The second tweak is that each of these three layers will use the same weight matrix. The way that one word impacts the activations from previous words should not change depending on the position of a word. In other words, activation values will change as data moves through the layers, but the layer weights themselves will not change from layer to layer. So, a layer does not learn one sequence position; it must learn to handle all positions.
Implementation
class LMModel1(Module):
def __init__(self, vocab_sz, n_hidden):
self.i_h = nn.Embedding(vocab_sz, n_hidden)
self.h_h = nn.Linear(n_hidden, n_hidden)
self.h_o = nn.Linear(n_hidden, vocab_sz)
def forward(self, x):
h = F.relu(self.h_h(self.i_h(x[:,0])))
h = h + self.i_h(x[:,1])
h = F.relu(self.h_h(h))
h = h + self.i_h(x[:,2])
h = F.relu(self.h_h(h))
return self.h_o(h)
2. How to train a Recurrent Neural Network for language model?
A neural network that is defined using a loop is called a recurrent neural network (RNN).

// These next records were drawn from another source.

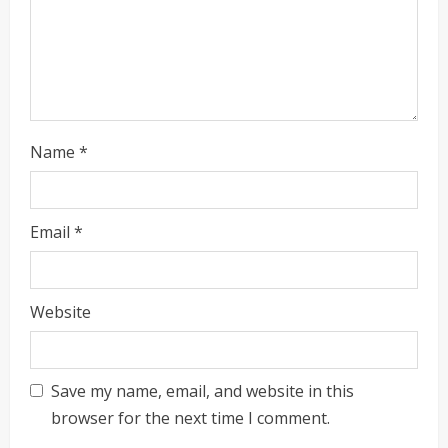
n
g
Name
*
Email
*
Website
Save my name, email, and website in this
browser for the next time I comment.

The previous model we set up is problematic because we initialize the model’s hidden state to zero for each new sample, we are throwing away all the information we have about the sentences we have seen so far.
A simple solution is to initialize the hidden state. However, this can create another problem: it makes the network very deep, as deep as the number of tokens in the document. As a result, it can lead to memory and performance problems. Since the hidden state is maintained through every single call of the model, when performing backpropagation with the model, it has to use the gradients from also all the past calls of the model. This can lead to high memory usage. So therefore after every call, the detach
method is called to delete the gradient history of previous calls of the model.
A solution of the algorithm is to remove the gradient history.
class LMModel3(Module):
def __init__(self, vocab_sz, n_hidden):
self.i_h = nn.Embedding(vocab_sz, n_hidden)
self.h_h = nn.Linear(n_hidden, n_hidden)
self.h_o = nn.Linear(n_hidden, vocab_sz)
self.h = 0
def forward(self, x):
for i in range(3):
self.h = self.h+self.i_h(x[:,i])
self.h = F.relu(self.h_h(self.h))
out = self.h_o(self.h)
self.h = self.h.detach()
return out
def reset(self):
self.h = 0
The idea implemented about is called backpropagation through time
:
Back propagation through time (BPTT): Treating a neural net with effectively one layer per time step (usually refactored using a loop) as one big model, and calculating gradients on it in the usual way. To avoid running out of memory and time, we usually use truncated BPTT, which “detaches” the history of computation steps in the hidden state every few time steps.